Prompt: There is one span to output from the data below: the lines starting at the line with "left eye: (63, 184)" and ending at the line with "right hip: (9, 241)". Output it exactly, ends included, nothing more.

[[ Recorded data open ]]

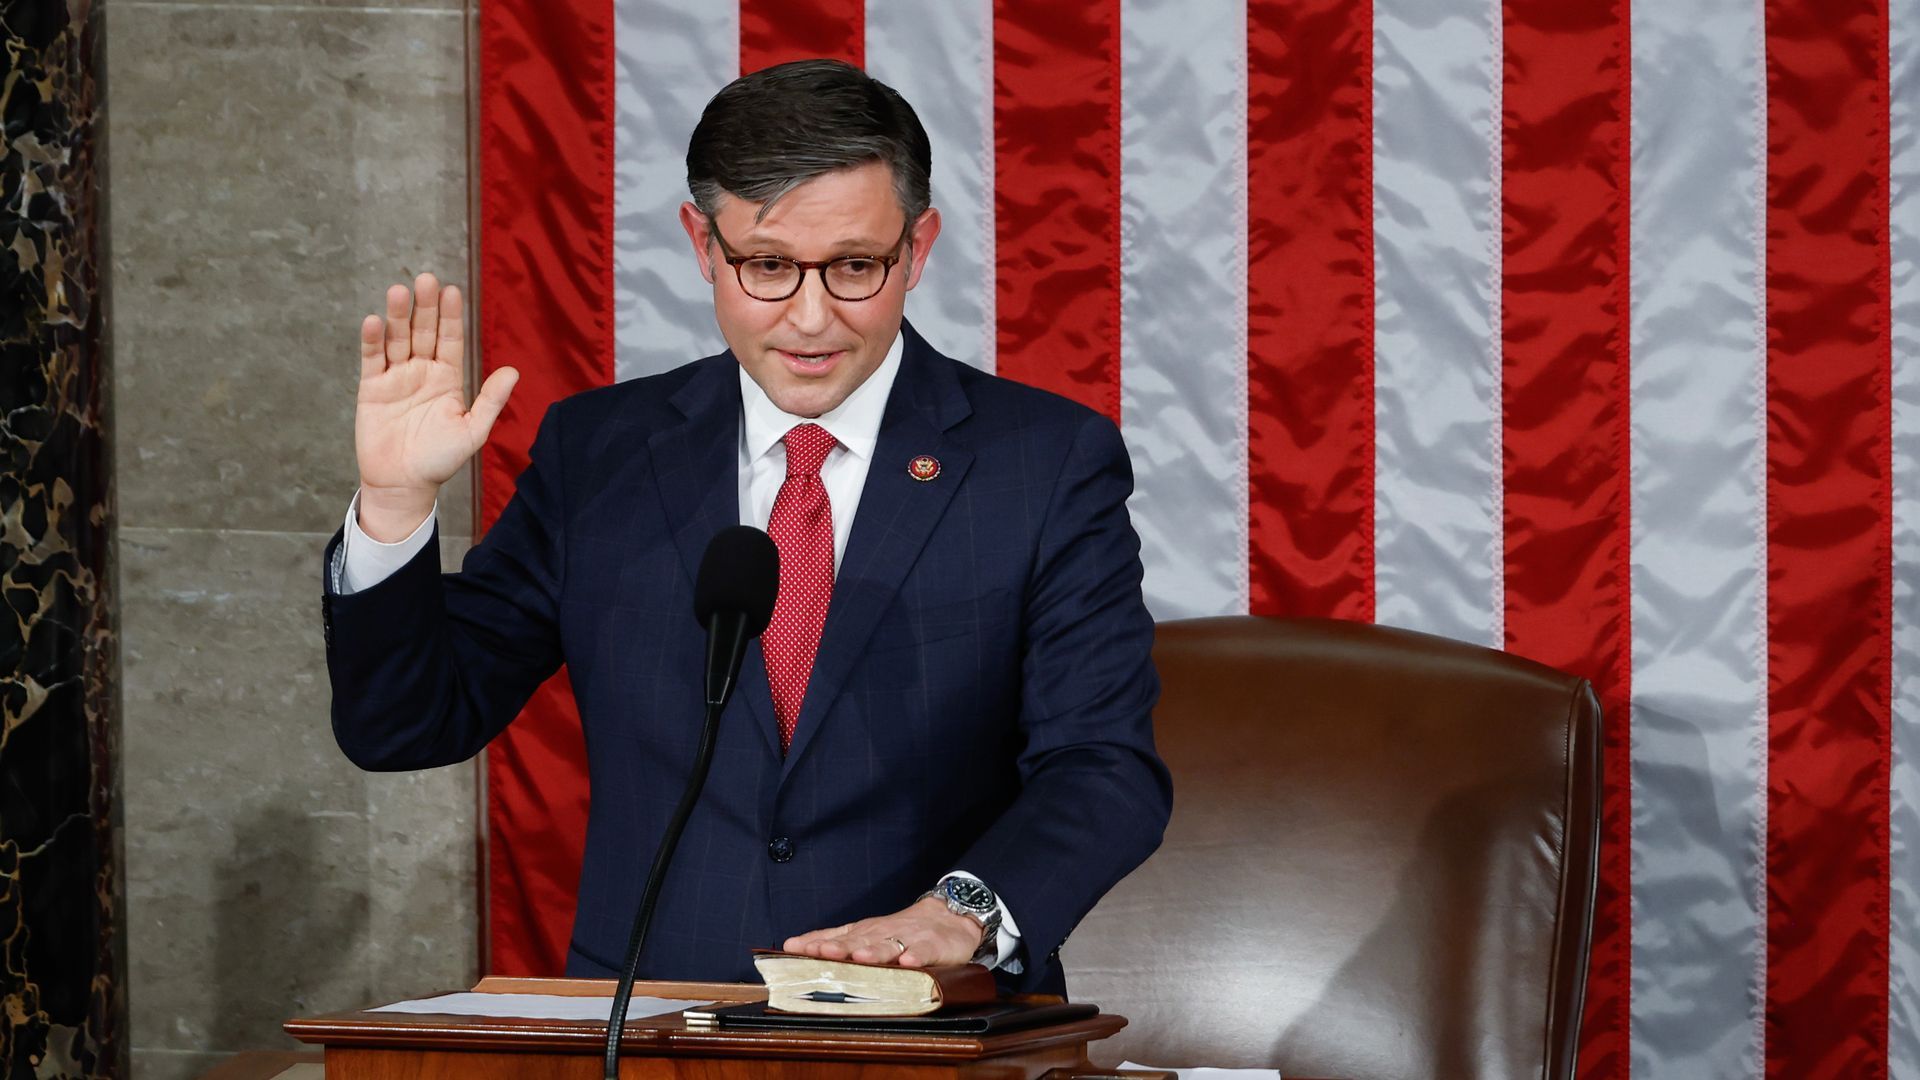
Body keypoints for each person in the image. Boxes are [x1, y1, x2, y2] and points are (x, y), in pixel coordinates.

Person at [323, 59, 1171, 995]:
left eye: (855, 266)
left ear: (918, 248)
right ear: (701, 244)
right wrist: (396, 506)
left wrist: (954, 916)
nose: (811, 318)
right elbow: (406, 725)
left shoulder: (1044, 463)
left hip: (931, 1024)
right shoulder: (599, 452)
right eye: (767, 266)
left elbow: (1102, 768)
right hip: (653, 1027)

[[ Recorded data closed ]]
[[ Recorded data open ]]

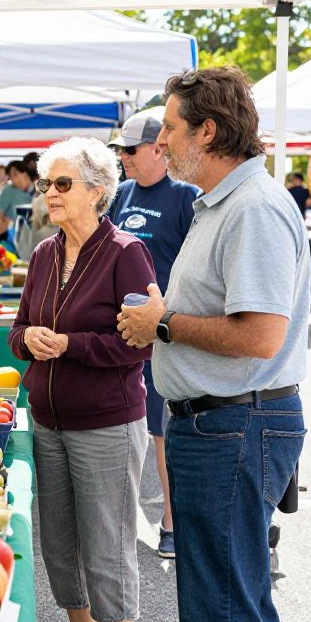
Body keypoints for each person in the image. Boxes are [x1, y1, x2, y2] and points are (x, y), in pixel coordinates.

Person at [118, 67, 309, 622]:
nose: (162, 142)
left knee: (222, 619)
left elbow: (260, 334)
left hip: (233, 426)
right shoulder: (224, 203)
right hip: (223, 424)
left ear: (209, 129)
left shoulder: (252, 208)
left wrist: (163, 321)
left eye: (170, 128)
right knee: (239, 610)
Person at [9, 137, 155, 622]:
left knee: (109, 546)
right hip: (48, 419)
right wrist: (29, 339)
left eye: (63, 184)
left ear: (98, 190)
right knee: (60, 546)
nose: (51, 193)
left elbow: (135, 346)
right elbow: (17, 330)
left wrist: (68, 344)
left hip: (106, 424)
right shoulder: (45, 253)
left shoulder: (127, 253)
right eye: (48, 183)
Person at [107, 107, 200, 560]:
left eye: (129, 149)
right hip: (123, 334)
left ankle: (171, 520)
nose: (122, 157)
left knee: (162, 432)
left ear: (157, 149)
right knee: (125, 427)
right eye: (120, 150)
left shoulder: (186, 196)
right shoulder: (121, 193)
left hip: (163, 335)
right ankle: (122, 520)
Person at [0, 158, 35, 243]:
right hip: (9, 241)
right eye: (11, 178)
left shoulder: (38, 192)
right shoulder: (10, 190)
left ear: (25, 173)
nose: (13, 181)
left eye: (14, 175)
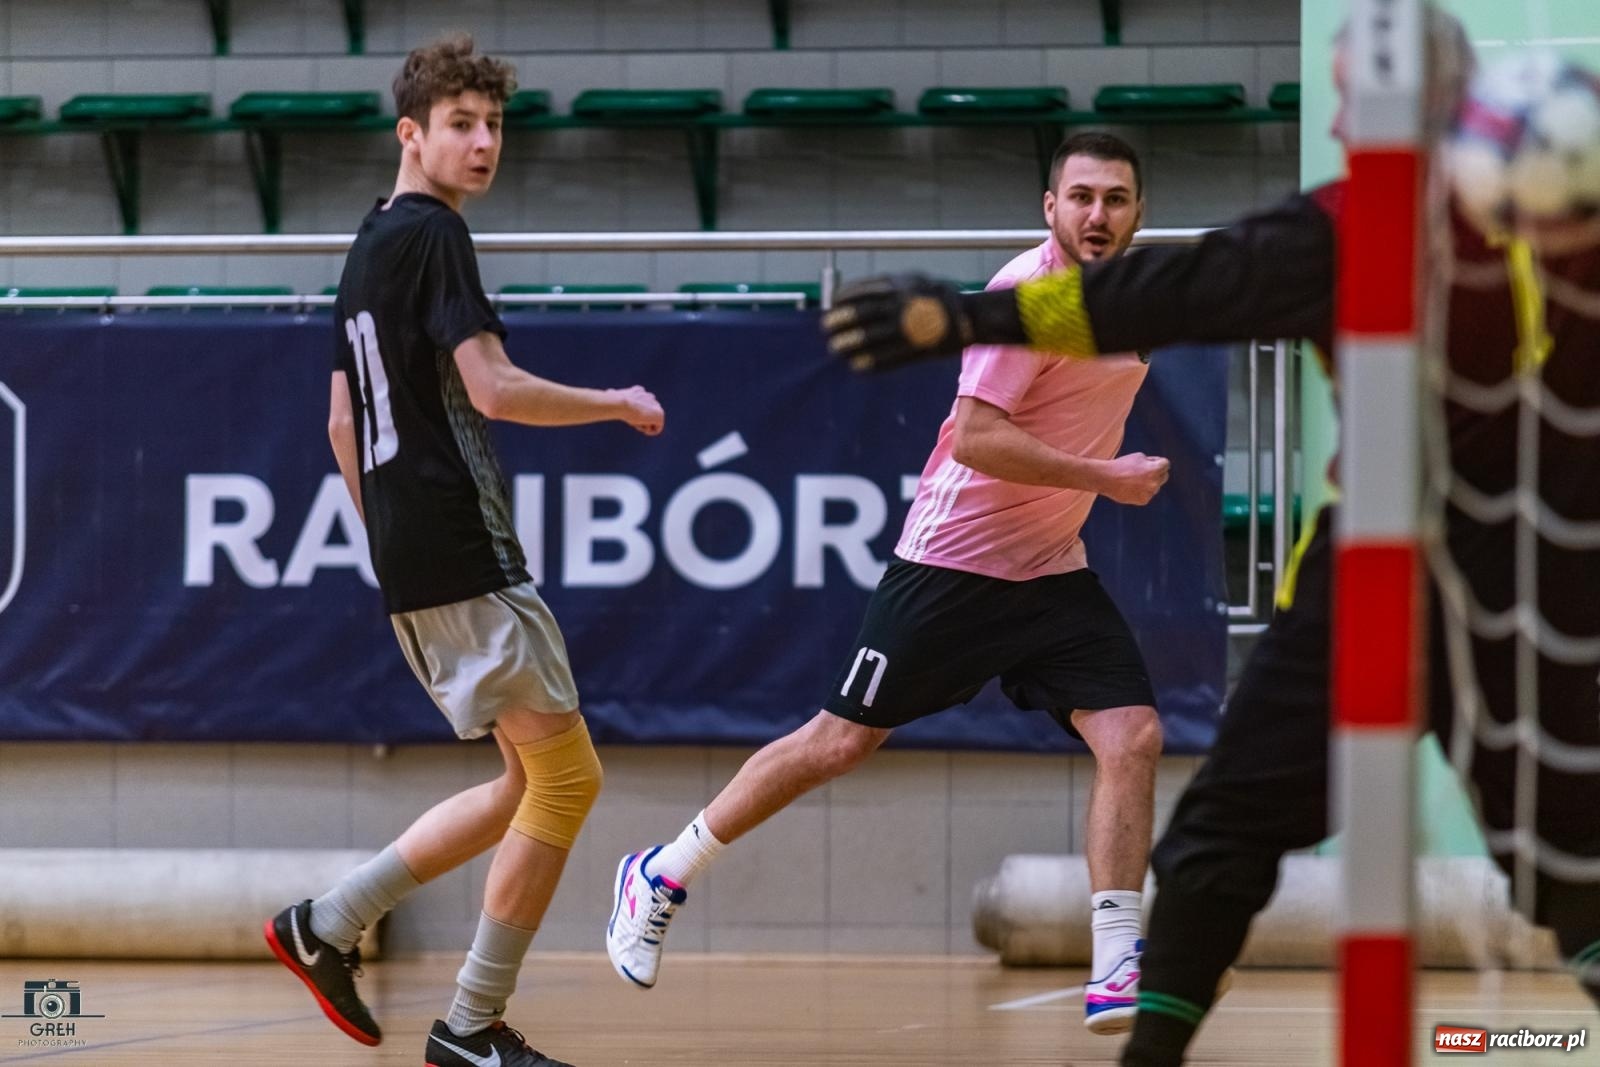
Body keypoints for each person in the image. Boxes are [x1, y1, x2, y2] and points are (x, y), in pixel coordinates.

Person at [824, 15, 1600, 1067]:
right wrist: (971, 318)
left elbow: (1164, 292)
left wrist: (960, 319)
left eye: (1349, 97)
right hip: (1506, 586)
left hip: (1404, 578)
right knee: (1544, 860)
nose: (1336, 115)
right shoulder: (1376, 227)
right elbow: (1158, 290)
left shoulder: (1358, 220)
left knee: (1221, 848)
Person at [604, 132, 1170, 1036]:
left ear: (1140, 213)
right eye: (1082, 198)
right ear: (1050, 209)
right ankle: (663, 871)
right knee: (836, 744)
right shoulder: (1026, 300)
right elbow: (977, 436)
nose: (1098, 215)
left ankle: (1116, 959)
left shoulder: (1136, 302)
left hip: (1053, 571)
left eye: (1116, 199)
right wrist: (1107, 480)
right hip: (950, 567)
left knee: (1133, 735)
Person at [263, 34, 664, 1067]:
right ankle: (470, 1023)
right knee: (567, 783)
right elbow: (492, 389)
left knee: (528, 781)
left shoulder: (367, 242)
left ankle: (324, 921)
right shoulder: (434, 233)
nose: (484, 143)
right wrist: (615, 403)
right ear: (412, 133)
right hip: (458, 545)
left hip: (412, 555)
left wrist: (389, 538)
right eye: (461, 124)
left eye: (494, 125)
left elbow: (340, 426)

[[ Recorded data closed ]]

Written solution:
left eye: (63, 184)
left ear: (98, 190)
right knee: (60, 546)
nose: (51, 193)
left elbow: (135, 346)
right elbow: (17, 330)
left wrist: (68, 344)
left hip: (106, 424)
right shoulder: (45, 253)
left shoulder: (127, 253)
right eye: (48, 183)
Person at [107, 107, 200, 560]:
left eye: (129, 149)
right hip: (123, 334)
left ankle: (171, 520)
nose: (122, 157)
left knee: (162, 432)
left ear: (157, 149)
right knee: (125, 427)
right eye: (120, 150)
left shoulder: (186, 196)
right shoulder: (121, 193)
left hip: (163, 335)
right ankle: (122, 520)
Person at [0, 158, 35, 243]:
right hip: (9, 241)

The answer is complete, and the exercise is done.